__Task goal__
List every line in the listing below that contains the string "family". Matching is case-sensitive.

__Available records__
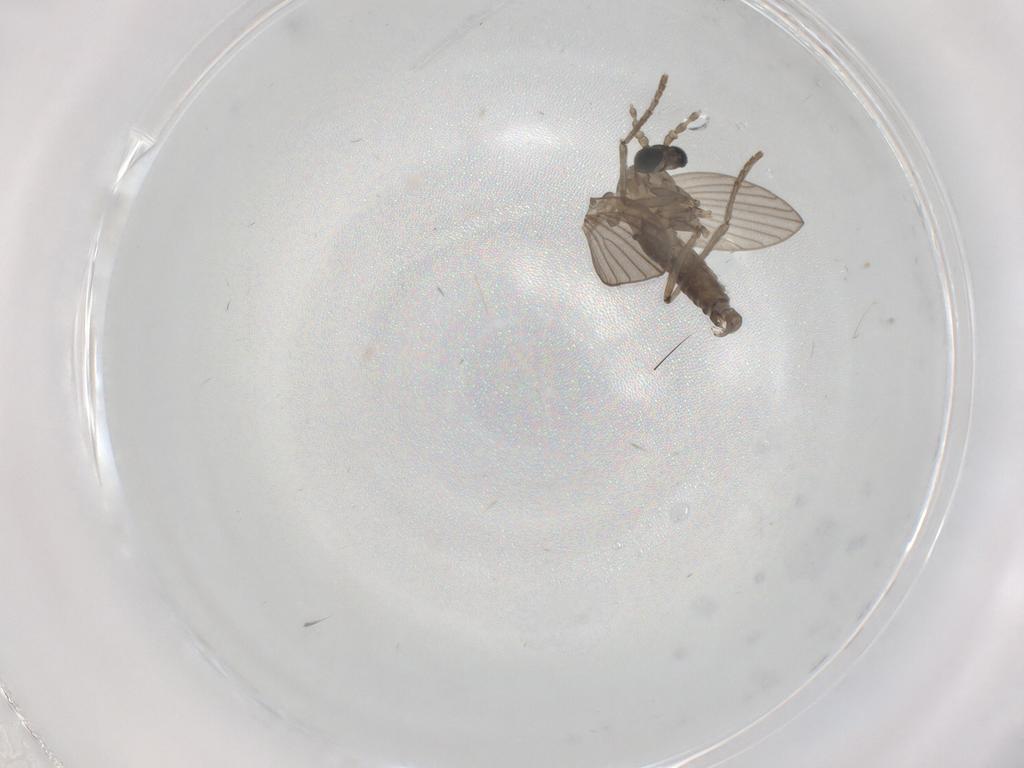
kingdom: Animalia
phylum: Arthropoda
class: Insecta
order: Diptera
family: Psychodidae
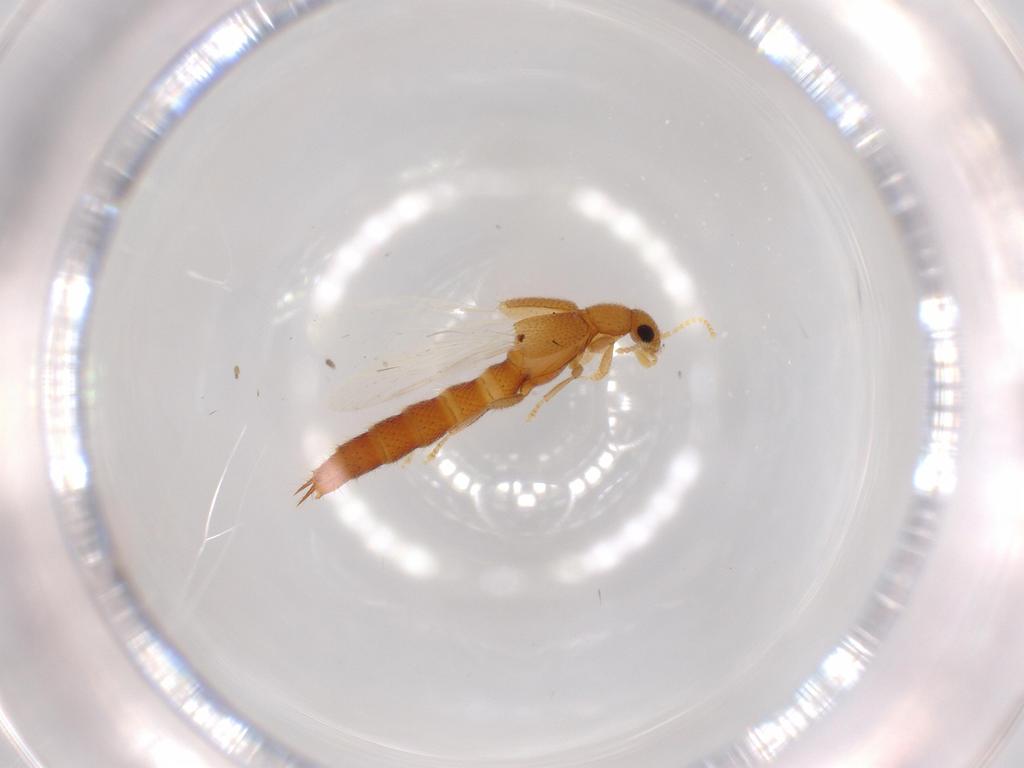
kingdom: Animalia
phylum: Arthropoda
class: Insecta
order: Coleoptera
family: Staphylinidae
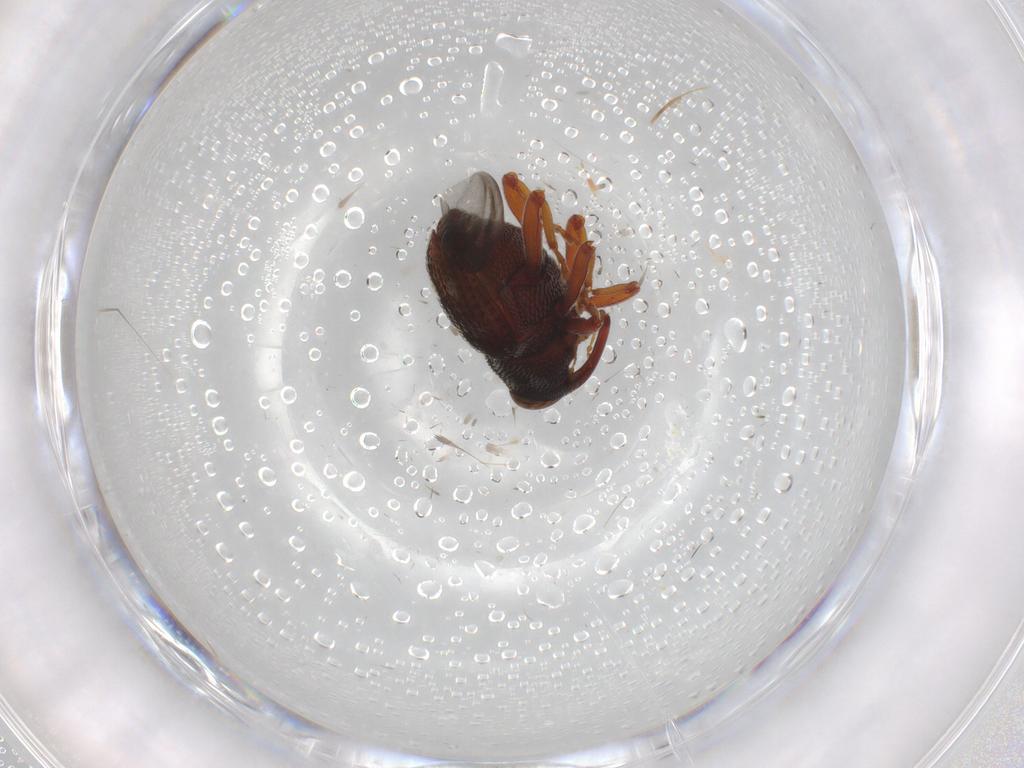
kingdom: Animalia
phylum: Arthropoda
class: Insecta
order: Coleoptera
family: Curculionidae
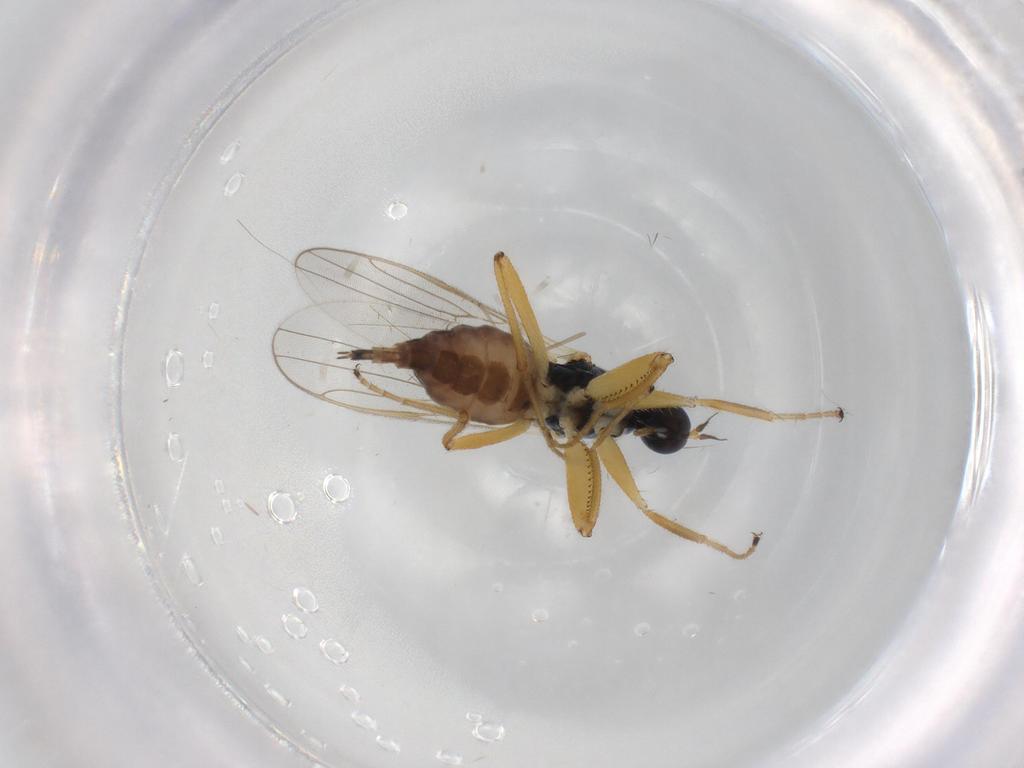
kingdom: Animalia
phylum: Arthropoda
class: Insecta
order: Diptera
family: Hybotidae
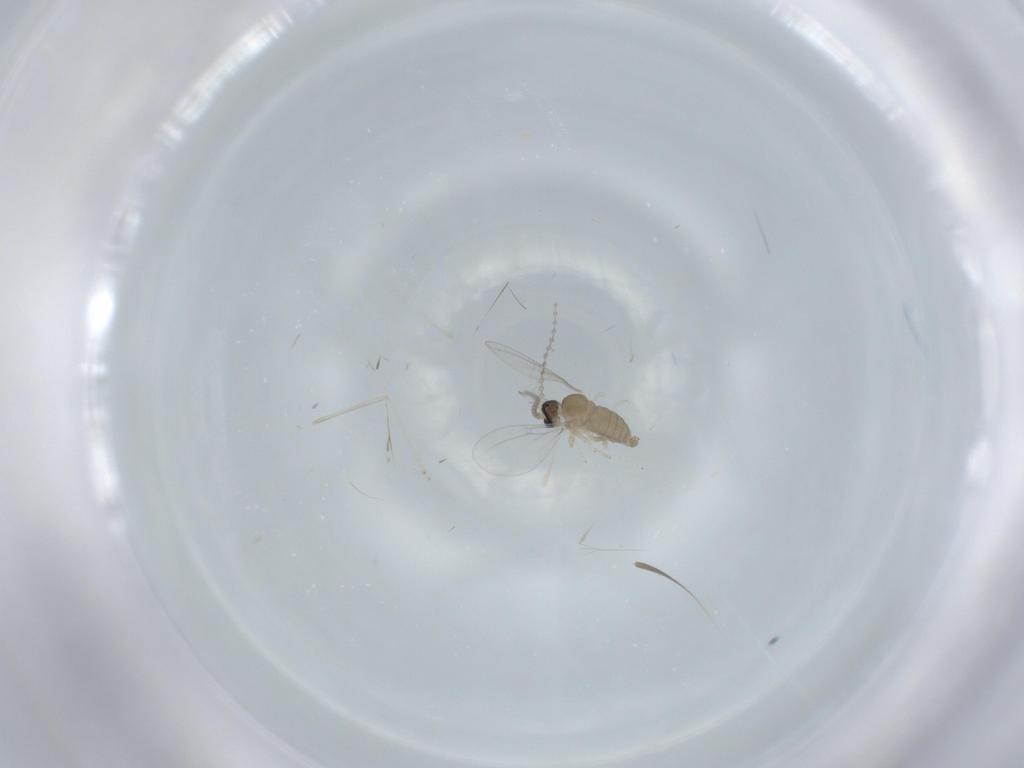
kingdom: Animalia
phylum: Arthropoda
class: Insecta
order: Diptera
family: Cecidomyiidae
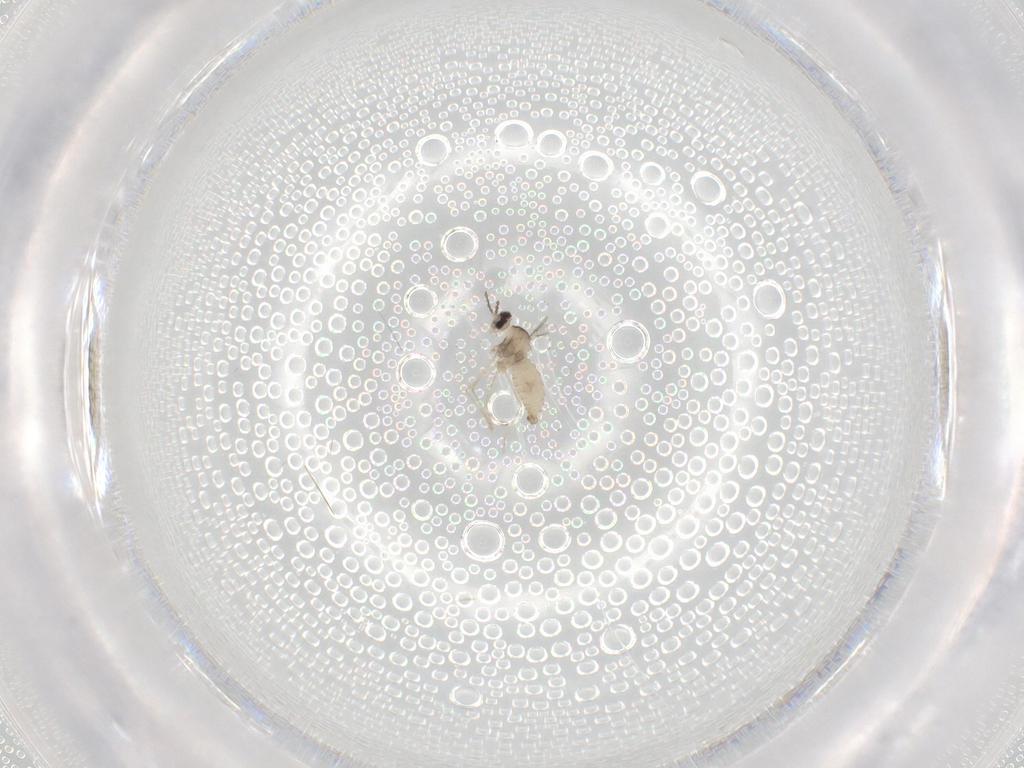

__Completed task__
family: Psychodidae
family: Staphylinidae
family: Curculionidae
family: Hybotidae
family: Cecidomyiidae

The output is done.